GOAL OF THE EXERCISE: Output the items as a Markdown table with the columns Row and Line, starting at the beginning of the items and ending at the line containing "Binger Book Guild". Number each row and omit blank lines.

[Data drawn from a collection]
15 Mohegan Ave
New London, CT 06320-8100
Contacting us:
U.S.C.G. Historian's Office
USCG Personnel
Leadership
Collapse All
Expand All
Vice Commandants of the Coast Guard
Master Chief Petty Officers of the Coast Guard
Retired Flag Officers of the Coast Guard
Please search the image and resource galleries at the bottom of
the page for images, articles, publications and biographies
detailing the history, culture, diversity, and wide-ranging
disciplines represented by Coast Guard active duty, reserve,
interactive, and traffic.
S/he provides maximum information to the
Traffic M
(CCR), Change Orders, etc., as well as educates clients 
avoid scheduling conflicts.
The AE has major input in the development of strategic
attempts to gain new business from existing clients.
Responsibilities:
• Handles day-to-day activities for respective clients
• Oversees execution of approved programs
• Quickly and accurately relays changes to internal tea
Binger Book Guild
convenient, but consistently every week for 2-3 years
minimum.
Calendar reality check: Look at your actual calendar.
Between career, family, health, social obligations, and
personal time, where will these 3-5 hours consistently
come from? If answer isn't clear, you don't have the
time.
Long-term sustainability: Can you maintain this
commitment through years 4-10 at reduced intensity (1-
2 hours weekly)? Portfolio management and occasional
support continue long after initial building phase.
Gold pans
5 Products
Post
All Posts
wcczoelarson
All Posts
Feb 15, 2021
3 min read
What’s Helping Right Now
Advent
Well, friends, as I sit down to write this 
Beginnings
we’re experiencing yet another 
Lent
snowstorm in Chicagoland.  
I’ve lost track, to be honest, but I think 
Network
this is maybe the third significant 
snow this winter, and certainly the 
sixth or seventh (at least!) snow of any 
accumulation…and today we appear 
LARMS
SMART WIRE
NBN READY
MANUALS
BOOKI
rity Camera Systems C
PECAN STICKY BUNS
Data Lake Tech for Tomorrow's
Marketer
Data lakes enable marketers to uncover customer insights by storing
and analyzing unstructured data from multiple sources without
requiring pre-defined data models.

TASK ANSWER:
| Row | Line |
|---|---|
| 1 | 15 Mohegan Ave |
| 2 | New London, CT 06320-8100 |
| 3 | Contacting us: |
| 4 | U.S.C.G. Historian's Office |
| 5 | USCG Personnel |
| 6 | Leadership |
| 7 | Collapse All |
| 8 | Expand All |
| 9 | Vice Commandants of the Coast Guard |
| 10 | Master Chief Petty Officers of the Coast Guard |
| 11 | Retired Flag Officers of the Coast Guard |
| 12 | Please search the image and resource galleries at the bottom of |
| 13 | the page for images, articles, publications and biographies |
| 14 | detailing the history, culture, diversity, and wide-ranging |
| 15 | disciplines represented by Coast Guard active duty, reserve, |
| 16 | interactive, and traffic. |
| 17 | S/he provides maximum information to the |
| 18 | Traffic M |
| 19 | (CCR), Change Orders, etc., as well as educates clients  |
| 20 | avoid scheduling conflicts. |
| 21 | The AE has major input in the development of strategic |
| 22 | attempts to gain new business from existing clients. |
| 23 | Responsibilities: |
| 24 | • Handles day-to-day activities for respective clients |
| 25 | • Oversees execution of approved programs |
| 26 | • Quickly and accurately relays changes to internal tea |
| 27 | Binger Book Guild |